▸ **Work instruction 1**
According to the conference post, how many smart phones with 32 GB of memory each hold the same amount of data that one gram of DNA could store?
▸ **Work instruction 2**
Rewrite everything in the conference post from "All this is" down to "requires a designer.", replacing "instructions" with "directions".
*** Text section Section Begins ***
Continuing my last post on the 2019 Westminster Conference on Science and Faith, I’ll provide highlights from two more speakers- Ransom Poythress and Ann Gauger. My previous post focused on Michael Behe, Mike Keas and Vern Poythress as they presented on the difference between evolution and devolution, the influence of Christianity on modern science, and biological chance.
Ransom Poythress, Professor of Biology, spoke on language and communication, and how we can observe this process within our own DNA. He makes the point that language is ‘God’s invention’, and I appreciate that simple truth. God is the one who first spoke, bringing the universe into existence: “Let there be light”. He went on to prepare the earth, then created living organisms to reproduce after their kind, using DNA- the language of life, which serves as a blueprint. DNA is a molecule that forms a combination of base letters, approximating a written language.
It’s interesting to note that on June 26, 2000, when the first draft of the human genome project was announced, President Bill Clinton declared, “Today, we are learning the language in which God created the universe.”
This language is easily identified. Consider the mind-boggling storage capacity of DNA: it would take 9,300 books containing an average of 322,655 characters each to store the amount of information contained in one cell. Or, one gram of DNA could store the amount of data contained in 6,718,750 smart phones with 32 GB of memory each. Incredibly, all the information recorded throughout human history could be stored on DNA the weight and size of two pickup trucks.
The language of DNA becomes even more fascinating when we discover that the human genome operates in four dimensions. Human language doesn’t even exist in three dimensions, nor do computer programs. The first dimension resembles the order of letters in a sentence. The second is the way in which one section of DNA interacts with another, as if the words on a page provided meaning across the page, as well as up and down the page. The third dimension is when a molecule’s shape affects the expression and control of different genes, like a page in a book being folded to create a new meaning. And the fourth dimension changes the first three dimensions!
All this is necessary in order to provide instructions that can be interpreted and regulated with many layers of control. The process of applying these instructions is very selective, ensuring they’re not carried out in every cell, but can be differentiated in order to make different organs (liver, heart, lungs). The proteins are constantly changing in response to various needs within the cell, bending into position with the right combination of activators.
It’s exciting to examine all these processes occurring at the molecular level and recognize God’s amazing work and incredible design.
The next session complimented the language of life as Ann Gauger (Ph.D. in Zoology) pointed out how we can observe design in everything. I love using the design argument as evidence for God because design in nature is readily discernable; and that which was designed requires a designer.
Early scientists, like Louis Pasteur and Gregor Mendel, identified a simple truth: life only comes from life. It can’t be denied that cells come from other cells, and like things come from other like things (with some variation). Thus, we see a causal circularity. In order to get the thing you’re producing, you must have the thing you’re producing.
This is evident with DNA. DNA is needed to make RNA, RNA is needed to make proteins, proteins are needed to make RNA, DNA is needed to make proteins, proteins are needed to make DNA, and RNA is needed to make DNA. Therefore, evolutionists have a causal circularity that remains unresolved.
Other examples include ATP, a complicated molecule, which is necessary for its own synthesis. An amino acid called cysteine is necessary to make cysteine. The core elements of life are causally circular.
According to evolutionist Dan Tawfik, “Evolution has this catch-22: Nothing evolves unless it already exists.” He goes on to say, “Overall, what the field of protein evolution needs are some plausible, solid hypotheses to explain how random sequences of amino acids turned into the sophisticated entities that we recognize today as proteins. Until that happens, the phenomenon of the rise of proteins will remain, something like close to a miracle.”
In other words, evolution cannot explain the existence of sophisticated proteins and the complicated work they do. Evolutionists are left with an ‘evolution of the gaps’ problem. They don’t know how it happened, but they’re confident that it occurred naturally, without any assistance from a God or god(s)… “evolution did it!”.
On the contrary, I’d suggest that God IS the best explanation for our origins, and evidence of his design is stamped into our DNA.
*** Text section Section Ends ***
*** Data to examine Section Begins ***
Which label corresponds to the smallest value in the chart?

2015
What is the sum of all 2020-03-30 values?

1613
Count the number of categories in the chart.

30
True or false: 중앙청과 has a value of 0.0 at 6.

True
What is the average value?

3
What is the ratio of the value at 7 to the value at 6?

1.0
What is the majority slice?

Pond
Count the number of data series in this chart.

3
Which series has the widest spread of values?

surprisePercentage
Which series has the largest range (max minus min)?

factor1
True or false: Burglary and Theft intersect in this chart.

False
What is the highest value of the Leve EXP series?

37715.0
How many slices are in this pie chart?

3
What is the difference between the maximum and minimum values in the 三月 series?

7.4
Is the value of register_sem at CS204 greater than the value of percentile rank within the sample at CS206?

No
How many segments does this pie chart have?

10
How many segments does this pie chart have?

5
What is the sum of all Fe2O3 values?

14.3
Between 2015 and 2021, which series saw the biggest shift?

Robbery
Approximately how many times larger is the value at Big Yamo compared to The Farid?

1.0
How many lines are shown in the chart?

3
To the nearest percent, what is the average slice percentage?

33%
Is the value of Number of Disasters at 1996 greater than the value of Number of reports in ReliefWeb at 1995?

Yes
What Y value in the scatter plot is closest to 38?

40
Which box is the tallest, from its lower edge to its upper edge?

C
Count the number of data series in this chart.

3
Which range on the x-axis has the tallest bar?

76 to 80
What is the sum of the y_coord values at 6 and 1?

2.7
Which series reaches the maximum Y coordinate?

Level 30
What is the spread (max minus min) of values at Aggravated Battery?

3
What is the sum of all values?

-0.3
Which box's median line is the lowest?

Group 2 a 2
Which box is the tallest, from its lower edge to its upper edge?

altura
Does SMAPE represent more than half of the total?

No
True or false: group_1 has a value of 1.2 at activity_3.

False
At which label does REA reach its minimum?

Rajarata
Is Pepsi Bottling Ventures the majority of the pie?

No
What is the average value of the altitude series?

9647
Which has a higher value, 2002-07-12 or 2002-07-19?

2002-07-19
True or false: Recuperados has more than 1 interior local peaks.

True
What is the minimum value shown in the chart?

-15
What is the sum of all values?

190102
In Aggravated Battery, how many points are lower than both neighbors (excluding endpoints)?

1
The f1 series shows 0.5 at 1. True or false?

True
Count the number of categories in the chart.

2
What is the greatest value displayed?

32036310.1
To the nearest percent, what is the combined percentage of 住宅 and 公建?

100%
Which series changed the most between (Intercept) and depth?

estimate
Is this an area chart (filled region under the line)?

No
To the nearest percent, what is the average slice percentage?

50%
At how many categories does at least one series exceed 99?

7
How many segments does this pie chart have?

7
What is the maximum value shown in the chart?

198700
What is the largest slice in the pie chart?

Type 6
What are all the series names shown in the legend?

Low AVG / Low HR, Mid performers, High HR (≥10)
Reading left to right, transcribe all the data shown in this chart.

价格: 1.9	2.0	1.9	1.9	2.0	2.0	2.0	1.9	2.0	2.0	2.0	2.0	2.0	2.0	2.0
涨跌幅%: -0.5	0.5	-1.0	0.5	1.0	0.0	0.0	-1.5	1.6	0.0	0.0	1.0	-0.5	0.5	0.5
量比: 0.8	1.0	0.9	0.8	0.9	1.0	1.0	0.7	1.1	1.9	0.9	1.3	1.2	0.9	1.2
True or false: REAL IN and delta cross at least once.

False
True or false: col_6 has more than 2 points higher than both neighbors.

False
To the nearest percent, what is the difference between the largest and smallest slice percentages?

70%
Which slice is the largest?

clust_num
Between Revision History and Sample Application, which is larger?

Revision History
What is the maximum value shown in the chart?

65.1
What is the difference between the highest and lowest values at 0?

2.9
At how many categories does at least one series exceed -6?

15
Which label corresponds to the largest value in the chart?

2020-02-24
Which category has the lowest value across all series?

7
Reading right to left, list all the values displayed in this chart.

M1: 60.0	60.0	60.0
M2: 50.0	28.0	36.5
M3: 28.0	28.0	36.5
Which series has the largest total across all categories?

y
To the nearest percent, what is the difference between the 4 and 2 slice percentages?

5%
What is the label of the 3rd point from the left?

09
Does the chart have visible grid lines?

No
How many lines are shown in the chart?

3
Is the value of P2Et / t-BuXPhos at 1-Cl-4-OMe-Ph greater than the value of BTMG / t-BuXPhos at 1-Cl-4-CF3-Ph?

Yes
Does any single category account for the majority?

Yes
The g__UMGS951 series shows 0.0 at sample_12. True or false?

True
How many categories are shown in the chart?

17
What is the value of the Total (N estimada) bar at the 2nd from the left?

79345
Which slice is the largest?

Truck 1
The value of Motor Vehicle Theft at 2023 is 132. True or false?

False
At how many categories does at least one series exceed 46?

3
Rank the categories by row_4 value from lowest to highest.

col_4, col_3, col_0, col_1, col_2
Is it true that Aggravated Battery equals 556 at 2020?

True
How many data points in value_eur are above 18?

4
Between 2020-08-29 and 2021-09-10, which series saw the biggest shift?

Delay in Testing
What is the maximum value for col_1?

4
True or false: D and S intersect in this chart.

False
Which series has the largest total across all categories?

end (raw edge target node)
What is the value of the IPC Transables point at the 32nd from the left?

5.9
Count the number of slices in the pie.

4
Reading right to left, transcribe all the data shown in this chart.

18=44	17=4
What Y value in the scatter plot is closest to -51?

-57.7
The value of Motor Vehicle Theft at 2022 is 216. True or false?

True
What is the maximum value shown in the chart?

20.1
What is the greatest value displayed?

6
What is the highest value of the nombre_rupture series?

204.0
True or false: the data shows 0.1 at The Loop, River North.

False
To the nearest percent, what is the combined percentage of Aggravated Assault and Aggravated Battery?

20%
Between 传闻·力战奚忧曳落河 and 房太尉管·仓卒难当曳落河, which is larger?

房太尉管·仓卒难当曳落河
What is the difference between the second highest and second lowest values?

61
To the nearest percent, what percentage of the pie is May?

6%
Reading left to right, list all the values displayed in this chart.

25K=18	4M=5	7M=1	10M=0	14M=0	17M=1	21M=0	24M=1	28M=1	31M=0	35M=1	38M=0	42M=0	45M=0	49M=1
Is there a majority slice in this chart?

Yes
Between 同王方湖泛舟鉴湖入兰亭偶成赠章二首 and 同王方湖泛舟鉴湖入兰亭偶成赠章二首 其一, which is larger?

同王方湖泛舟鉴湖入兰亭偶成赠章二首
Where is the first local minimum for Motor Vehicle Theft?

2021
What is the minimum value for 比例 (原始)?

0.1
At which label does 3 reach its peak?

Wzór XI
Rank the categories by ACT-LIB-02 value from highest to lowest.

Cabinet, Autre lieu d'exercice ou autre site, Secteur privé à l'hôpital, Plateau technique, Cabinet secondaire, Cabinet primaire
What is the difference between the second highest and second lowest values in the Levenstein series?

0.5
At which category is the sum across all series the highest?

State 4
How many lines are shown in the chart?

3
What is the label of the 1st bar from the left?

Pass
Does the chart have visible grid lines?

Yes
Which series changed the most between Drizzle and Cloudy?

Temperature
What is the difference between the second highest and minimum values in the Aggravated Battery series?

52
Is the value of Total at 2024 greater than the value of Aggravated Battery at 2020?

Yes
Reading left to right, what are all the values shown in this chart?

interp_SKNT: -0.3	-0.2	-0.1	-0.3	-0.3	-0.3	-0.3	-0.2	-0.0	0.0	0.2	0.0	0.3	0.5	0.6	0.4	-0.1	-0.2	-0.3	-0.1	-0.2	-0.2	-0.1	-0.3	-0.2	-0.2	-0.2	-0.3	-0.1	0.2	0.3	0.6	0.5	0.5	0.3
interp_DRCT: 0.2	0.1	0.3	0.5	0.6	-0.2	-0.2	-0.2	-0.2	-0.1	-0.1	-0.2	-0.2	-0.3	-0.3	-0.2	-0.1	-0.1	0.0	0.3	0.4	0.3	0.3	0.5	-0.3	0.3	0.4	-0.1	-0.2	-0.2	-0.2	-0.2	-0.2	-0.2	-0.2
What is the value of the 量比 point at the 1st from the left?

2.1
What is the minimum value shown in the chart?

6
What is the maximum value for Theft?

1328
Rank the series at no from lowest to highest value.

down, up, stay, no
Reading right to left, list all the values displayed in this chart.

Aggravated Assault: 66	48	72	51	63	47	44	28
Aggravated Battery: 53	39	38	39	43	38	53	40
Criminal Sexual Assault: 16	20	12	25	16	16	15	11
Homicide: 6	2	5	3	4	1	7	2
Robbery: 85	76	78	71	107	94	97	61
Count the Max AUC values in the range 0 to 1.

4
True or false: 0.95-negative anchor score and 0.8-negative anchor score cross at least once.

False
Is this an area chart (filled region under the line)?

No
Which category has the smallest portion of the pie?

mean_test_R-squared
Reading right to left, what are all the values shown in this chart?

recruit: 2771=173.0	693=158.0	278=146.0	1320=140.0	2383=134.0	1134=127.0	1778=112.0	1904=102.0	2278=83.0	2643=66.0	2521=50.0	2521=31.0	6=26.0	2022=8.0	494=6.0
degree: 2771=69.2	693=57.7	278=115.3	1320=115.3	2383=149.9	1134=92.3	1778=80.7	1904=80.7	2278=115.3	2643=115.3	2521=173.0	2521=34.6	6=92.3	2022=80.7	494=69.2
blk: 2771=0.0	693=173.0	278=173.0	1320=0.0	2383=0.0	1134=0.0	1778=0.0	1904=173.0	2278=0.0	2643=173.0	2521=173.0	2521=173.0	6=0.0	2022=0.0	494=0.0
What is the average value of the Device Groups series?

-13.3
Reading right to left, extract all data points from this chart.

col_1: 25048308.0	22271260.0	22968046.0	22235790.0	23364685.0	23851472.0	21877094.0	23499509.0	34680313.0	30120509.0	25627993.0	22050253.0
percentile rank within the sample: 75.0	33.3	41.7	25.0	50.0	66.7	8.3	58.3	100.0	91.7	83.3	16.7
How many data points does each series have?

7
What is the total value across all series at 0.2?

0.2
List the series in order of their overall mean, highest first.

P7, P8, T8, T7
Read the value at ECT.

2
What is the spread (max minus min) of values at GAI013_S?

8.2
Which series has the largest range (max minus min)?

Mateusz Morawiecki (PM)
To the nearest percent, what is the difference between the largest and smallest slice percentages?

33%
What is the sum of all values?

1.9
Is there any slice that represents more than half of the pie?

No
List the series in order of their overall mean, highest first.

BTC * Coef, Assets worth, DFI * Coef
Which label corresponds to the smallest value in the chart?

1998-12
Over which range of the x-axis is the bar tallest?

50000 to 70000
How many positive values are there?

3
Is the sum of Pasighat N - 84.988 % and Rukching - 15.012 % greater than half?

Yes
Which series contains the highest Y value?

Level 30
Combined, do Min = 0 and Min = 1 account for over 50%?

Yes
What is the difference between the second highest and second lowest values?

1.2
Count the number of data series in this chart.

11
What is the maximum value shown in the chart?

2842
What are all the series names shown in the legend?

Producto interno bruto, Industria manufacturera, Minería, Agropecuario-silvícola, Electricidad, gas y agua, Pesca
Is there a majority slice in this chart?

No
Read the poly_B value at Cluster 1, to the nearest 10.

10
*** Data to examine Section Ends ***
▸ **Task response 1**
6,718,750

▸ **Task response 2**
All this is necessary in order to provide directions that can be interpreted and regulated with many layers of control. The process of applying these directions is very selective, ensuring they’re not carried out in every cell, but can be differentiated in order to make different organs (liver, heart, lungs). The proteins are constantly changing in response to various needs within the cell, bending into position with the right combination of activators.
It’s exciting to examine all these processes occurring at the molecular level and recognize God’s amazing work and incredible design.
The next session complimented the language of life as Ann Gauger (Ph.D. in Zoology) pointed out how we can observe design in everything. I love using the design argument as evidence for God because design in nature is readily discernable; and that which was designed requires a designer.